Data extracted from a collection
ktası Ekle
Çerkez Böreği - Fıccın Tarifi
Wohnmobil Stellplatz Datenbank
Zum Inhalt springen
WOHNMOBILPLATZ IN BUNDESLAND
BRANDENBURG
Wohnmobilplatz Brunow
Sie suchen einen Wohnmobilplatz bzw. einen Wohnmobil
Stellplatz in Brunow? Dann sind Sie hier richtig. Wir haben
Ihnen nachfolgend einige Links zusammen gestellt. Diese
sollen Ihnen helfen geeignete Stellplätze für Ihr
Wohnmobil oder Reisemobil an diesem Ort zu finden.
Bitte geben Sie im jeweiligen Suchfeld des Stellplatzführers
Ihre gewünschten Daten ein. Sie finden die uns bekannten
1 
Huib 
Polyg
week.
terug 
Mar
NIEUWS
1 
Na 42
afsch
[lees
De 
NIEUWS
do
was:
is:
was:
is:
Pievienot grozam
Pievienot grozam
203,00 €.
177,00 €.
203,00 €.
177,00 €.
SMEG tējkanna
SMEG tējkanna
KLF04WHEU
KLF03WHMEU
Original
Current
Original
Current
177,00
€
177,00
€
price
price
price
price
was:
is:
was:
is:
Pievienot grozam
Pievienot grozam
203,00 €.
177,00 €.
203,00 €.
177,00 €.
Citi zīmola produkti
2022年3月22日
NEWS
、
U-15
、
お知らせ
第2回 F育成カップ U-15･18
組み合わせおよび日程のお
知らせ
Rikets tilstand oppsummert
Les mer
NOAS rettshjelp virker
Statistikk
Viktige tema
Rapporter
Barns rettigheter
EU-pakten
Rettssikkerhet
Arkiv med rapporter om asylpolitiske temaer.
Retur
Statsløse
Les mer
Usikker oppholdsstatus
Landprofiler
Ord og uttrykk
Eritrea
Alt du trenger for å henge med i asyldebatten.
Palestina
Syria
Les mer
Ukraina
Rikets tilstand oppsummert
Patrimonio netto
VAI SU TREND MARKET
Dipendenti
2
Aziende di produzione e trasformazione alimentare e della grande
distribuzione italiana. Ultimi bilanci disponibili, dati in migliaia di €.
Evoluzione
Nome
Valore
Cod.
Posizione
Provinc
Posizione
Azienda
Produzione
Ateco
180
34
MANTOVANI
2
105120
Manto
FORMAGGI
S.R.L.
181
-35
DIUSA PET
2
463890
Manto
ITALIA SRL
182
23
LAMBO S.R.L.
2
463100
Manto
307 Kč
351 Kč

* * *

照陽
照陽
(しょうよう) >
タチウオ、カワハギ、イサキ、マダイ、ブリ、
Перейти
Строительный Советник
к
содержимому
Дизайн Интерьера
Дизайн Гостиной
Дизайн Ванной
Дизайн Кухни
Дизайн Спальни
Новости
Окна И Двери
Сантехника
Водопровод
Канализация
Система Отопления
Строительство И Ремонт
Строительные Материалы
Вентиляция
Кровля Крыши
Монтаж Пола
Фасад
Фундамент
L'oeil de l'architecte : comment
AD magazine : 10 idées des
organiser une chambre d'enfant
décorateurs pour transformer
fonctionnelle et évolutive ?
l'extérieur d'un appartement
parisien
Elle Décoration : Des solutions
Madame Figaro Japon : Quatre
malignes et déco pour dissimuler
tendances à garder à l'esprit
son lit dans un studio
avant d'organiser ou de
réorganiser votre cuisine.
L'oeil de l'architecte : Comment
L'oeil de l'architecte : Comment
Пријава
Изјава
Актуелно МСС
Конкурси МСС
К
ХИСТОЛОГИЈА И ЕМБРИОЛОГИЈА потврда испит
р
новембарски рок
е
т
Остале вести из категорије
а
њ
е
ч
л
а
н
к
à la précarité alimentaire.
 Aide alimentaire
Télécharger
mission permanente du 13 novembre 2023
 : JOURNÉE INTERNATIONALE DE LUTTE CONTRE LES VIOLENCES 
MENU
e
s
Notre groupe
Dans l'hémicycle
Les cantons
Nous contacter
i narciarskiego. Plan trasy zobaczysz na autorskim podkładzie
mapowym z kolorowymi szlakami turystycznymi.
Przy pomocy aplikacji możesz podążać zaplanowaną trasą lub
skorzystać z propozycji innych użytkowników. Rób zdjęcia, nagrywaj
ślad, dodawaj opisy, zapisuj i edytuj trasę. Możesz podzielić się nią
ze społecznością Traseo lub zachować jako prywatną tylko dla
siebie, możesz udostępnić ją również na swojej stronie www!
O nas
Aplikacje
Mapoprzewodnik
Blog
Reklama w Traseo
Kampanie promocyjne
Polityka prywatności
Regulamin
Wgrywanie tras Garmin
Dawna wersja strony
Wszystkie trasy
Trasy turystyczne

--

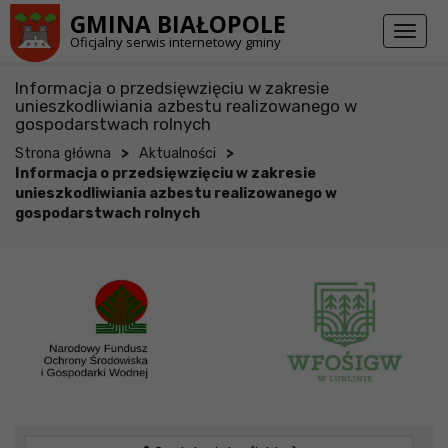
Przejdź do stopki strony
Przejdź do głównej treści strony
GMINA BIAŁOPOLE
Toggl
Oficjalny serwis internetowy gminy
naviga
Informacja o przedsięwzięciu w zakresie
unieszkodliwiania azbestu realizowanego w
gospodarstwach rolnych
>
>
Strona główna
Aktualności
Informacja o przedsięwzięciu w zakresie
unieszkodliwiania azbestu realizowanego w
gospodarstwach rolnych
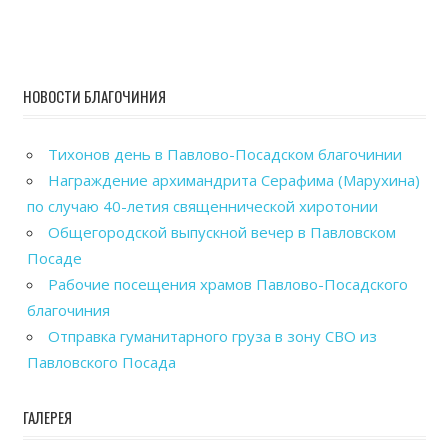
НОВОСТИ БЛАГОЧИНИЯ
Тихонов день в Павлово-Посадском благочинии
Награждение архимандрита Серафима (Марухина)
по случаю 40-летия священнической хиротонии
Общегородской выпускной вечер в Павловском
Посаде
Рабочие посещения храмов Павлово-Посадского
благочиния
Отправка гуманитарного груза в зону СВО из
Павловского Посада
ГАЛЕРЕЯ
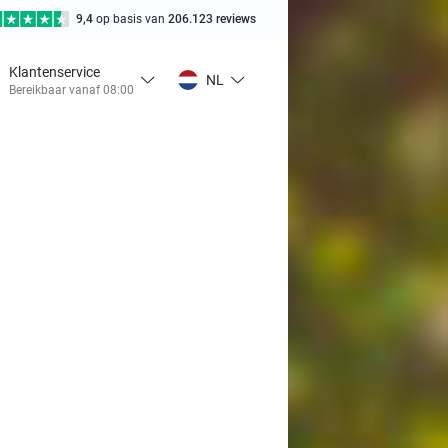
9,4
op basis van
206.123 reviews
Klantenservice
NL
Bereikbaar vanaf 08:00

## TASK OBJECTIVE
In the entries above, how many lines hold the word "Przejdź"? Answer with the number only.

## TASK RESPONSE
2